I didn’t get a chance to see The Great Gatsby when it hit theaters this past spring. I was anxious to see it. I really love Baz Luhrman’s work. It’s over the top and visually stimulating, and always good about pin-pointing a period of time with a subtle weave of modern day accessibility via score and soundtrack. Also, I am a huge F. Scott Fitzgerald fan. A few of the story nuances may have gotten tangled in that cobweb filled, lit-obsessed mind of mine, but the story is synonymous with everything I love about his work: the decadence, idealism, and excess of the Jazz Age, coupled alongside impractical and incredibly tender and eloquent stories of youth and love that is often suffocated and tainted by the greed filled society that surrounds them. (Phew, wish I could have summed up my words like THAT in college).
I will admit, I wasn’t a fan of the 1974 film starring Robert Redford. The man is gorgeous, of course. I mean, stunning in the way J. Gatsby should be. But the film always failed to bring out the opulence of the Jazz Age, and Mia Farrow’s Daisy Buchanan always appeared dingy and flighty, not self centered or narcissistic in the way those of us who have a love/hate relationship with Fitzgerald’s Daisy imagine her to be. Check out the original trailer below, you will see what I mean.
Stark contrast to the high energy, totally stunning, reel you in trailer from Luhrman:
Farrow’s Daisy also wasn’t nearly as stunning as Carey Mulligan’s Daisy. I know movies have changed a lot in the past 35 years, so maybe some of the look in feel of the film and its characters were transformed in a way now, that they couldn’t be, then. But Farrow’s Daisy was always off and that ruins a movie for me…when you can’t love/hate the character the same way on the screen as you do in the book because of bad casting. (You hear me Kristen Stewart??)
People can say what they want about Leo DiCaprio, but I happen to like the actor. I think he has gotten unfairly overlooked by the Academy over the years. Some of his films have been incredible – Blood Diamond and Inception to name a few. But I feel like no one has ever really given him a fair chance since Titanic. To this I have to say come on! You gave Kate Winslet a chance to move past the film, people really should let Leo move on, too. And he didn’t look too bad. His “old sport” was a bit irritating, but they were in the book as well. There is actually a point in the movie where I am so in love with the both of them (Caprio’s Gatsy and Mulligan’s Daisy), they look that good together, that I almost forget Daisy is a self obsessed snob and he, nothing but a bootlegger.
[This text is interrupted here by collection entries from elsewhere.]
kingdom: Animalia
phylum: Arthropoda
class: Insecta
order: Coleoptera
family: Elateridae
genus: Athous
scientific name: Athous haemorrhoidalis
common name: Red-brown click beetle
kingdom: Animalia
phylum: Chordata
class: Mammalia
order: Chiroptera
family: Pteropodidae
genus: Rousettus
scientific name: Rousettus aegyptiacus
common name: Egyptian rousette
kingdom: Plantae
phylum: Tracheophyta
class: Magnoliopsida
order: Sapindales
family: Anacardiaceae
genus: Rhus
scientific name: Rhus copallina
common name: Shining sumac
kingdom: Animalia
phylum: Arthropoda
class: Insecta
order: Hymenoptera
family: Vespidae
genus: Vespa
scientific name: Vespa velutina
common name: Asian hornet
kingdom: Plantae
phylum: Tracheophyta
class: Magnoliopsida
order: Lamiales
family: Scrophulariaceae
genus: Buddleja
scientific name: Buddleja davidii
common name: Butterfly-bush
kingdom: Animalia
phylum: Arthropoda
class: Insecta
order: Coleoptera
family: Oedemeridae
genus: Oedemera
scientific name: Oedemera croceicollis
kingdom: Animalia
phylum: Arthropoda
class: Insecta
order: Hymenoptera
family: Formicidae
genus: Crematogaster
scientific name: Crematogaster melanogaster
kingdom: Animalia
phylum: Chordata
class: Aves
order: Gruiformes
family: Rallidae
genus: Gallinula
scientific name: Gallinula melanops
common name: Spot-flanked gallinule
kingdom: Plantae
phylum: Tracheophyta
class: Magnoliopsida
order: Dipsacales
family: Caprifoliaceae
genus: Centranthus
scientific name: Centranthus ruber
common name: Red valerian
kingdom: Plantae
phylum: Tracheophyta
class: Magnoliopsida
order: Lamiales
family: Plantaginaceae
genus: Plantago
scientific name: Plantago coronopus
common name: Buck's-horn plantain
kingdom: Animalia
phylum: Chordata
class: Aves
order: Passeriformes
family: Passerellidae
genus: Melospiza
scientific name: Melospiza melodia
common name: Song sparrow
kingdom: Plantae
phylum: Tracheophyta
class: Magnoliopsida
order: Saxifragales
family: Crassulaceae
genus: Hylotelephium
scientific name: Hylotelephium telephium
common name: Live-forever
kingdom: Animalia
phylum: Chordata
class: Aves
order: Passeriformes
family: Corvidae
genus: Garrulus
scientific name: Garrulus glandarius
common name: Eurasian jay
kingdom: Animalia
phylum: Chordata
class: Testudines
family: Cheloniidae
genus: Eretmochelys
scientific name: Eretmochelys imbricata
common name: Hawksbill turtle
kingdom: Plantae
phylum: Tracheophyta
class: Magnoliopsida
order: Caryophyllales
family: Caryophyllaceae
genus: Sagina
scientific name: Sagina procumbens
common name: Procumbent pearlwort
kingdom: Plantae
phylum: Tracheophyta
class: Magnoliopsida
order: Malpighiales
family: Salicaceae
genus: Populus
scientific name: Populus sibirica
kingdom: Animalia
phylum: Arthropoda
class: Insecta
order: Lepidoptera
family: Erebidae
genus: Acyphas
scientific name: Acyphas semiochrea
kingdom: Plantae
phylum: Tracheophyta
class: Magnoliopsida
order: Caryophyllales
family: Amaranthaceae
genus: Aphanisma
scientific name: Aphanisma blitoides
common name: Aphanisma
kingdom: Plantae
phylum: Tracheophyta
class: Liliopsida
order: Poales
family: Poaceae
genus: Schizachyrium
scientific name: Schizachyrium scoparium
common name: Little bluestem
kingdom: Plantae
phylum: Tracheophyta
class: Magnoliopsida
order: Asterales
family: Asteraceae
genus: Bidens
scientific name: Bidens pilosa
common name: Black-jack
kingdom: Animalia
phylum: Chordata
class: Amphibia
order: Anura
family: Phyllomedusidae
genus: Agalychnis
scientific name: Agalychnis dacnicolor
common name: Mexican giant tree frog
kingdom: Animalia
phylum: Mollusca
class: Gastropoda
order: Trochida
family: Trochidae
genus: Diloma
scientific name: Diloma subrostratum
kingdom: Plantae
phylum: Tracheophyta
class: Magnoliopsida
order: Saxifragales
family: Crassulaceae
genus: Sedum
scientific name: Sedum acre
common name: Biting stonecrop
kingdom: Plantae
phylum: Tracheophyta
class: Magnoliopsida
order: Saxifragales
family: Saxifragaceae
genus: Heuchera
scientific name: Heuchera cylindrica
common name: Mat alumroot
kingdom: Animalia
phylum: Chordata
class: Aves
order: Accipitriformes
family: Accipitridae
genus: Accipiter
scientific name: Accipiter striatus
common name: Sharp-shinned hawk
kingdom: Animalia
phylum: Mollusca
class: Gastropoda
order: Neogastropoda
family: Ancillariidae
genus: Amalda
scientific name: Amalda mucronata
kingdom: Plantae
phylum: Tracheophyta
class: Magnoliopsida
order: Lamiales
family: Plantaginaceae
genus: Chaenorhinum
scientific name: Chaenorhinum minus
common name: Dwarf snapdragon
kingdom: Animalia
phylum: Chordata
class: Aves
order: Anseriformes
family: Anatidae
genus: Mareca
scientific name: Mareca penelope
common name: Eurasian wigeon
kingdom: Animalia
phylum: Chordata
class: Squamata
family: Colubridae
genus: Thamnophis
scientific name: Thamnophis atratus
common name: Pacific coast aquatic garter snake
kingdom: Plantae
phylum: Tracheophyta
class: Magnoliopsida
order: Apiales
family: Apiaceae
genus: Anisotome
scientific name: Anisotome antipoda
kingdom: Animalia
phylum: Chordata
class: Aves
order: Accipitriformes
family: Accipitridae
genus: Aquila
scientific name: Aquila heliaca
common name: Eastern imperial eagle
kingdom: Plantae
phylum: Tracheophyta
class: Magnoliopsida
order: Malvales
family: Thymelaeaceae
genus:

Luhrman was careful not to forget to focus on the exquisite writing of Fitzgerald using key moments in the film to underscore the brilliance of his work by bringing the words to life on screen, including my favorite line from the book, uttered by Nick Carraway: “I was both within and without.” Poetic. Every time I read the story it gets me. Every. Single. Time.
Last but not least, I want to say a hearty well done to Jay Z for his work on the soundtrack – an effort he brought to life through collaborations with many amazing, talented artists that I happen to love including Lana Del Ray, Florence + the Machine, The xx, and Nero, to name a few. Who cares what this rambling review from the Village Voice says. It’s fabulous and I am only sorry it took me four months to discover it. I love it that much. Don’t trust me? Check out the following tracks: Lana Del Ray’s “Young and Beautiful,” Florence + the Machine’s “Over the Love,” The xx’s “Together,” Gotye’s “Hearts A Mess,” and Nero’s “Into the Past.” Of course Jack White’s cover of U2’s “Love is Blindness” — as heard in the soundtrack — is incredible. But I would have loved to have heard the two collaborate on that.
I’m not a huge Tobey Macguire fan, but he plays a pretty good clueless Nick Carraway and Isla Fisher has little screen time as Myrtle. Joel Edgerton is a solid Tom Buchanan. I really liked him in The Odd Life of Timothy Green . He’s an actor I am going to pay a bit more attention to in the future.
All in all a film I really, really, really enjoyed and the beautiful architecture of the Jazz Age captured brilliantly in the films many, many, many marketing pieces such as the cast photo below.
“The Great Gatsby” is now out on PPV and DVD and Blu-Ray.